Words I intend to toss gently into his face if he opens the treehouse door and starts screaming.

But when we tromp through the leafless winter woods around an hour later and the newly renovated exterior reveals itself to us like a fairy cottage in an enchanted forest, he doesn’t scream. He takes in the fence made of wrought iron leaves, the spiral staircase leading to the top, and the fresh coat of dark blue paint that pops beautifully against the gray sky and black roof, then turns to look at me with a delighted grin that goes straight to my heart.

“You like it,” I say.

“It’s beautiful. Like something out of a movie.”

I clap my hands together over my mouth, hiding my smile. “Wait until you see the inside. It’s the cutest thing ever, and I added a dishwasher.”

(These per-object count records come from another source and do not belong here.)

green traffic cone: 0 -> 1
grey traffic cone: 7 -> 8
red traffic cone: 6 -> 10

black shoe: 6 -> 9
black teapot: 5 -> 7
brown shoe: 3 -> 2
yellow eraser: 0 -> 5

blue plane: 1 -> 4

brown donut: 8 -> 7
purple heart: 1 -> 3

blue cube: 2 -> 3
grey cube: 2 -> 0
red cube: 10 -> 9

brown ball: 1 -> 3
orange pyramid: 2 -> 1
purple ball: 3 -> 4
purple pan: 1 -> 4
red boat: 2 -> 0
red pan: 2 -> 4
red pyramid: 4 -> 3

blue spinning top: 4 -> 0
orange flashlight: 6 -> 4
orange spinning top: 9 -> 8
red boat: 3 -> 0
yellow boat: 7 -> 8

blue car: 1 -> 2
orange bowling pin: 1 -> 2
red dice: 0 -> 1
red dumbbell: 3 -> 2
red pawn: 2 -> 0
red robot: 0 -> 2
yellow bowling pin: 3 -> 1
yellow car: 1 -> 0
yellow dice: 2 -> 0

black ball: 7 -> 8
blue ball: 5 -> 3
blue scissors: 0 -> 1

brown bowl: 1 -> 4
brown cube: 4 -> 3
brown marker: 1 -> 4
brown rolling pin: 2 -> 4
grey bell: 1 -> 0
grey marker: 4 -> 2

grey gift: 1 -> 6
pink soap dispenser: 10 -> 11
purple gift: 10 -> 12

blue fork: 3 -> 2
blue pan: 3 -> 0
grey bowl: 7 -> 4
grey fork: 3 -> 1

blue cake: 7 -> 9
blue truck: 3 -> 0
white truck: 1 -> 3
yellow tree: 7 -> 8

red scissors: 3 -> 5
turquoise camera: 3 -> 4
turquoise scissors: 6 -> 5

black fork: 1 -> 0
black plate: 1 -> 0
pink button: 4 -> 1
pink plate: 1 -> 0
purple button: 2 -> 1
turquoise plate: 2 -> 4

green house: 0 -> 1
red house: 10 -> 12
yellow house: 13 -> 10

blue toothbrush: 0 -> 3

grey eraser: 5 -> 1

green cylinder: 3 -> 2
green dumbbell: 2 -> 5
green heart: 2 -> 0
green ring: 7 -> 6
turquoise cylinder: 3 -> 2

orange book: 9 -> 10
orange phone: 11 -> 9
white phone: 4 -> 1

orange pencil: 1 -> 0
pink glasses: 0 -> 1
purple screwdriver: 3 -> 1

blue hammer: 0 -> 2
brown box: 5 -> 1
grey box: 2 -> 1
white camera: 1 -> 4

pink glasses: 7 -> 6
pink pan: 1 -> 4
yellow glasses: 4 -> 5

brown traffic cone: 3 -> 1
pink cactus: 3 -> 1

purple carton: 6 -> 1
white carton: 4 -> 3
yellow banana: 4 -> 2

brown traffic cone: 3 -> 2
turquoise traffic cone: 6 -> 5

His eyes widen. “A dishwasher?”

“I’m only going to rough it so much, McGuire. I need a dishwasher. And a sewing room. I added one of those, too.”

He laughs. “Where?”

I point a bit farther back, behind the main structure. “In the addition. It’s just a shell and some plumbing right now. But there’s going to be a sewing room and guest suite two trees down, connected to the main structure with a swinging bridge, which is going to be adorable. Aaron’s friend Tony is working on it. He said it should be finished by the end of June, right when our six-month lease is up.”